Exercise description — Give the number of lines in the data that contain "kvinde", and nothing more.

Extracted information —
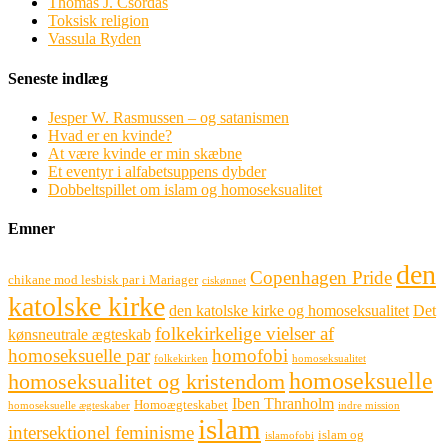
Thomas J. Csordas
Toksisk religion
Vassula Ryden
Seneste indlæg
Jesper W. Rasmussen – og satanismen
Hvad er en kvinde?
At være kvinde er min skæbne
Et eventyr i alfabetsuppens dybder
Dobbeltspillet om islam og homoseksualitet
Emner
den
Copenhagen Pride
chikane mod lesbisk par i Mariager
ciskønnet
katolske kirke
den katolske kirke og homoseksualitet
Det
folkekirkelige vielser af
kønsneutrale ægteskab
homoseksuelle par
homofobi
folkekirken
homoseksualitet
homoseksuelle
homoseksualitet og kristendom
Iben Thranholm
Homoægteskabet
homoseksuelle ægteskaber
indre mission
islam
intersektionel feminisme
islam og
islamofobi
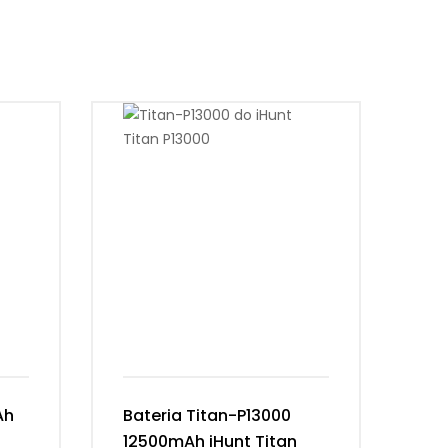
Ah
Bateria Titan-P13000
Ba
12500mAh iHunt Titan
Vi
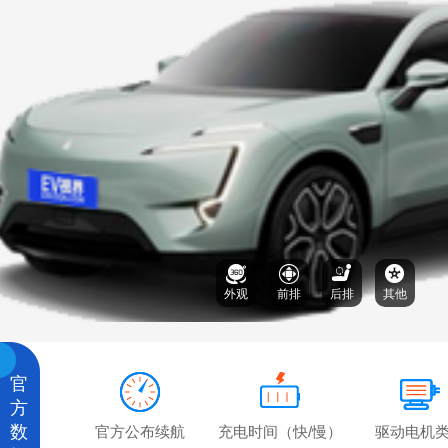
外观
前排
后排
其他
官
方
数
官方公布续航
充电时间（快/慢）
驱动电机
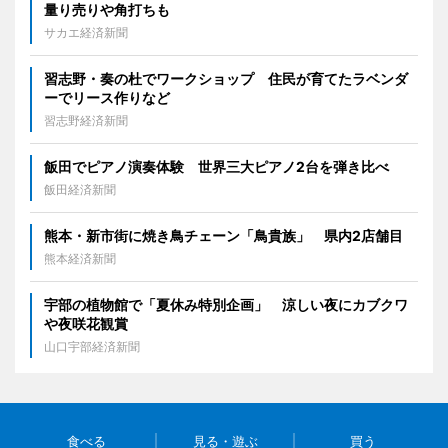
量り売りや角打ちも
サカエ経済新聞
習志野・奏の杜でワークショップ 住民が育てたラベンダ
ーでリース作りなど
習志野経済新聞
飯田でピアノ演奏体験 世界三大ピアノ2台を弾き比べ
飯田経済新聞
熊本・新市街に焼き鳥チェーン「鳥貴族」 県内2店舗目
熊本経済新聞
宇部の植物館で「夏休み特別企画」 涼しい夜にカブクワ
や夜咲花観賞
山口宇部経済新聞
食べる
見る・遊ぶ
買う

---

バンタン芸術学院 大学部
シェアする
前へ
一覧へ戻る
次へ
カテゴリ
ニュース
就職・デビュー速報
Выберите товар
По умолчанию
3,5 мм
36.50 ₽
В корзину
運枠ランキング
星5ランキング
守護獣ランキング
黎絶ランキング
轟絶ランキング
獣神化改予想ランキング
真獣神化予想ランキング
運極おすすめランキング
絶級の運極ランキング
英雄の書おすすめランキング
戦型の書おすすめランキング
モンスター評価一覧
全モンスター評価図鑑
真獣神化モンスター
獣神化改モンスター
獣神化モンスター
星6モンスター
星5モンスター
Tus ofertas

---

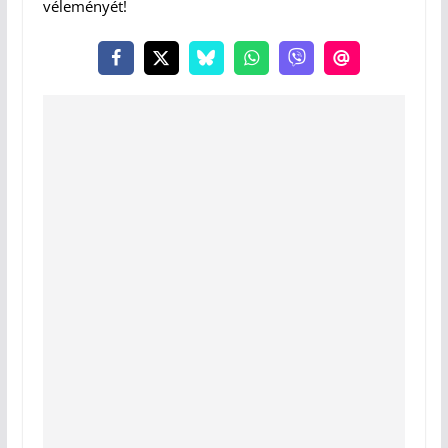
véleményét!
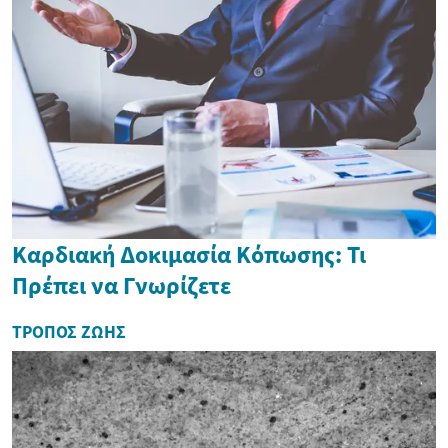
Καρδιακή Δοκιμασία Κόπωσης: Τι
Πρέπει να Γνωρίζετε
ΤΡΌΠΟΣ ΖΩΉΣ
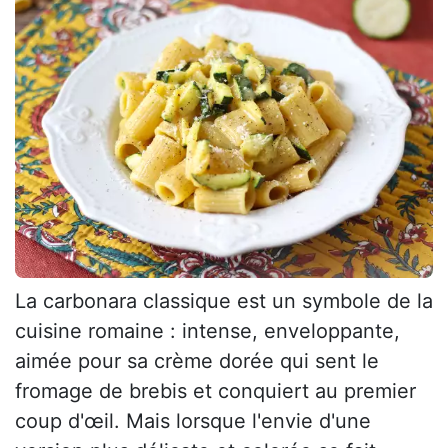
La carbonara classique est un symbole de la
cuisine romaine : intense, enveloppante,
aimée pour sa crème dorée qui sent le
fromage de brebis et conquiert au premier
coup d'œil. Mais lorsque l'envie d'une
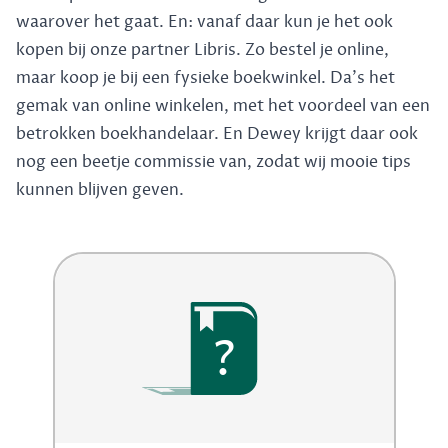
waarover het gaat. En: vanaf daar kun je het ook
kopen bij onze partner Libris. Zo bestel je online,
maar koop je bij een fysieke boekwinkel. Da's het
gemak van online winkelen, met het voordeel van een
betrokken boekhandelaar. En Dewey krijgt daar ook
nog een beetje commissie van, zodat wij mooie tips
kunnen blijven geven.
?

Response — 2